▸ **Information**
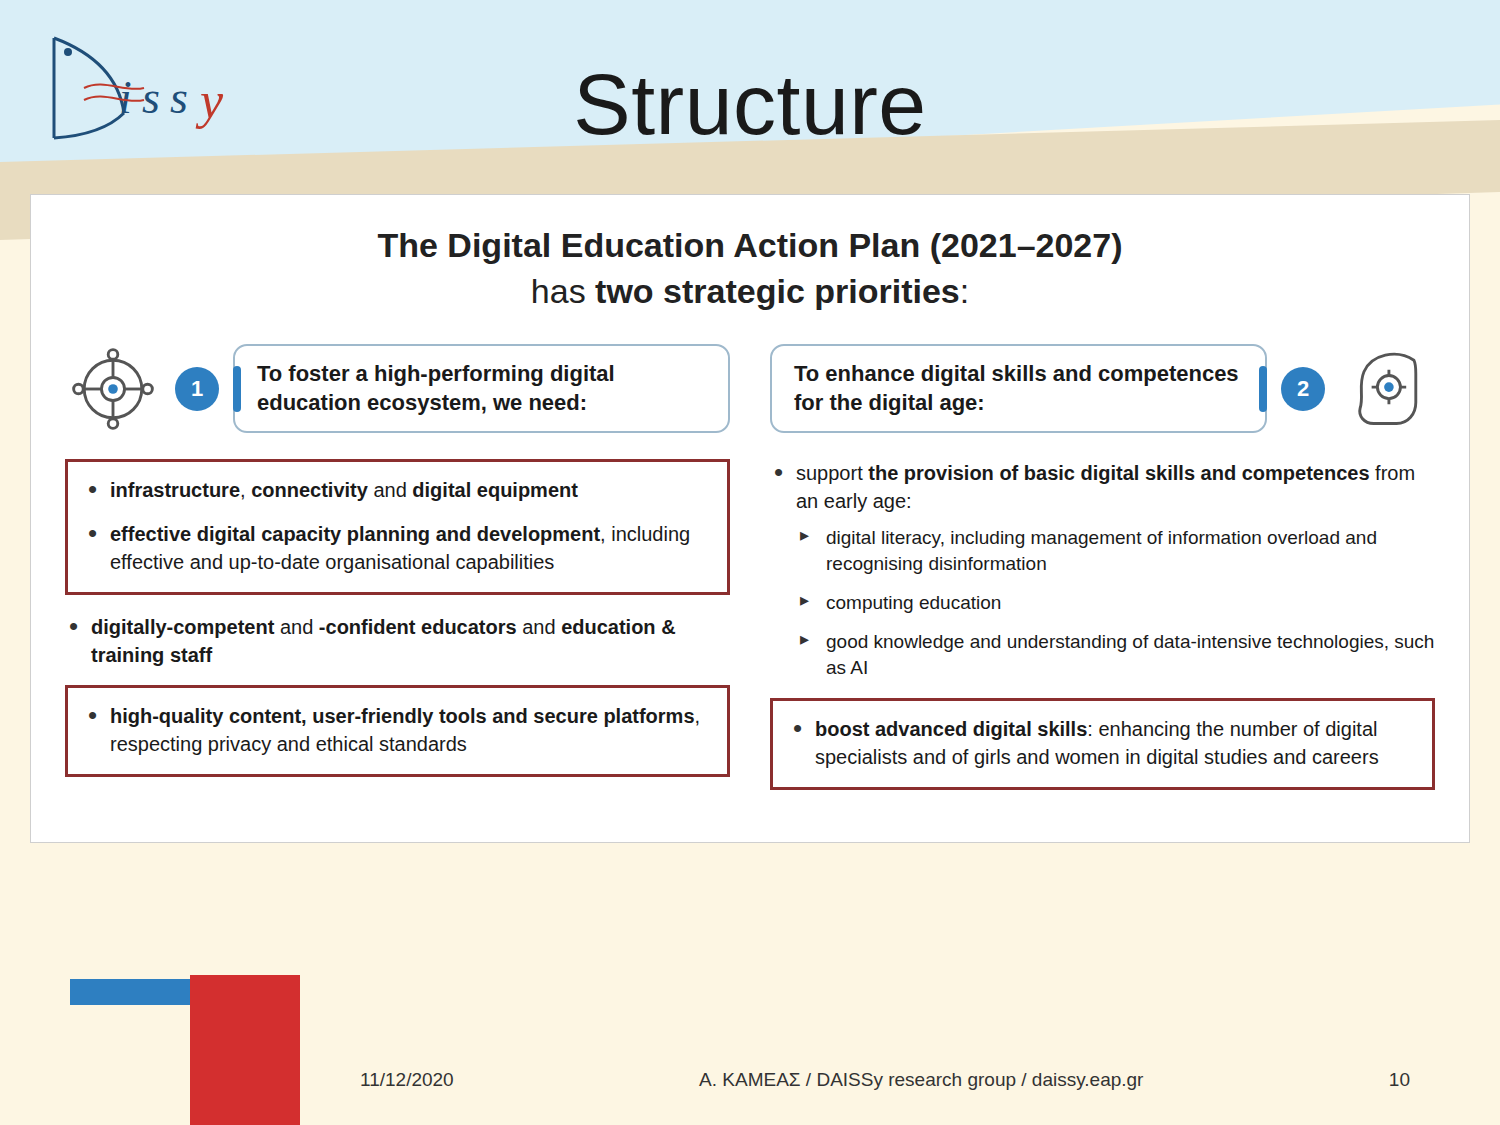i s s y
Structure
The Digital Education Action Plan (2021–2027)
has two strategic priorities:
1
To foster a high-performing digital education ecosystem, we need:
infrastructure, connectivity and digital equipment
effective digital capacity planning and development, including effective and up-to-date organisational capabilities
digitally-competent and -confident educators and education & training staff
high-quality content, user-friendly tools and secure platforms, respecting privacy and ethical standards
2
To enhance digital skills and competences for the digital age:
support the provision of basic digital skills and competences from an early age:
digital literacy, including management of information overload and recognising disinformation
computing education
good knowledge and understanding of data-intensive technologies, such as AI
boost advanced digital skills: enhancing the number of digital specialists and of girls and women in digital studies and careers
11/12/2020 Α. ΚΑΜΕΑΣ / DAISSy research group / daissy.eap.gr 10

▸ **Work item**
Find the number of lines in the material above that contain the word "high"; write that number and nothing else.

▸ **Written response**
2